@Sinnlich,
I'm sorry , but WHAT"S WRONG WITH YOU - ok now i can see , i guess , why you went about it the way you did , but why couldn't you go see a marriage counselor instead of ,like you put it, "swinging" or trade partners, you brought this on yourself , and you're right your marriage might never be the same, i'm a married man and my wife and i were having intamacy issues and we talked about it and we were also in marraige counseling, however even if we were not in therapy to repair our issue i know niether one of us would go outside the marriage to have sex with someone else, i know she would have no part of it - PERIOD.

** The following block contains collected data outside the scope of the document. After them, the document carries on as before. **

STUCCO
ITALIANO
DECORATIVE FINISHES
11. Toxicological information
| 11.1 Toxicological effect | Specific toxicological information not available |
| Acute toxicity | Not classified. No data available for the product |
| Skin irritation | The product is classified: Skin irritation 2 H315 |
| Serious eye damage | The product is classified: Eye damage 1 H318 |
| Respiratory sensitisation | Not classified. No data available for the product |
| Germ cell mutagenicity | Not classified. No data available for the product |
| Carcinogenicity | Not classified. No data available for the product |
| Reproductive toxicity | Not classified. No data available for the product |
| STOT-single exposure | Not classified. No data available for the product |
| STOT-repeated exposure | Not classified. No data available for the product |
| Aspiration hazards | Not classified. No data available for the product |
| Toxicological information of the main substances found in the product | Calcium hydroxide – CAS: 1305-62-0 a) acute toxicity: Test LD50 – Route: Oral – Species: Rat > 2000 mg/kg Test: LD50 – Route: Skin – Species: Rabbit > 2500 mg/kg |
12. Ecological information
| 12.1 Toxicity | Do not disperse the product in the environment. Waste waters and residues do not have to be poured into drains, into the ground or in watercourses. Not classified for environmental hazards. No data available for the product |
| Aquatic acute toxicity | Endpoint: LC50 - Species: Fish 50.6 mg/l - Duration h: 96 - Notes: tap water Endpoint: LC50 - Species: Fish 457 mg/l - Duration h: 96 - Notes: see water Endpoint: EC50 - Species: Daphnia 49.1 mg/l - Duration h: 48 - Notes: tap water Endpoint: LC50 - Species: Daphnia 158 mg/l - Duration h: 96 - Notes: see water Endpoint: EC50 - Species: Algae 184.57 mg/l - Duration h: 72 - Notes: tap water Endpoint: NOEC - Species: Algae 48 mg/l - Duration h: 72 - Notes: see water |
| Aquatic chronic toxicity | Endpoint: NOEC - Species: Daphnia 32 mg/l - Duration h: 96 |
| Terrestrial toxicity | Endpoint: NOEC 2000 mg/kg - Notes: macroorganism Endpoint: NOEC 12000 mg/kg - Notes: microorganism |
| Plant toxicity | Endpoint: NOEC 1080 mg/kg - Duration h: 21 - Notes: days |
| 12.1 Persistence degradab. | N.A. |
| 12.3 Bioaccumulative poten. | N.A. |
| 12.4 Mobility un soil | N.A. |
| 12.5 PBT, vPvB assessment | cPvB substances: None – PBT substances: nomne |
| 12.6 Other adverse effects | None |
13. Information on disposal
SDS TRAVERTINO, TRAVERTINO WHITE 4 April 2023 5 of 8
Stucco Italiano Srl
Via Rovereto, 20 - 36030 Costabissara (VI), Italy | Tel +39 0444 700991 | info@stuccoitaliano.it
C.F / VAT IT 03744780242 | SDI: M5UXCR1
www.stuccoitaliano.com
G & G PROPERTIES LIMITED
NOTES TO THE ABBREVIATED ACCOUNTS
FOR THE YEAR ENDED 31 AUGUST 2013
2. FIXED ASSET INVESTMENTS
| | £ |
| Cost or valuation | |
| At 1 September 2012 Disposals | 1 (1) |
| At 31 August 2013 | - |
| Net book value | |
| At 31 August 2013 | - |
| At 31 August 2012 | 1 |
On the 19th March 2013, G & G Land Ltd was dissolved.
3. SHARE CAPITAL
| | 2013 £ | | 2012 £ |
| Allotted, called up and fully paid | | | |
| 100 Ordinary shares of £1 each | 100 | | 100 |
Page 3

I don't know what you expect me to say to you but you brought this on yourself, now you have to deal with the emotions that come afterwards, jealousy is a BIGGY and getting over that is going to be tough, can you get over that, maybe, but its going to take time and lots of patience, how does your wife feel about all this, are you even talking to her about how you feel, if you're not, you need to , ASAP, otherwise you are in this alone and its going to be torture, if its not already, i felt pretty alone when we were having issues but we talked about it like i said, and we got through it, you can to, if you both are willing to do the work , the pain work, then yes you will be able to repair your marriage and things will slowly get better over time, i wish you the best, try not to beat yourself up and don't put your hands on her like you mentioned, because your relationship with her will DEFINITELY be finished, think about what you are going to say and sit down with her and talk with her, ASAP, if you want this to work you have to be patient, good luck.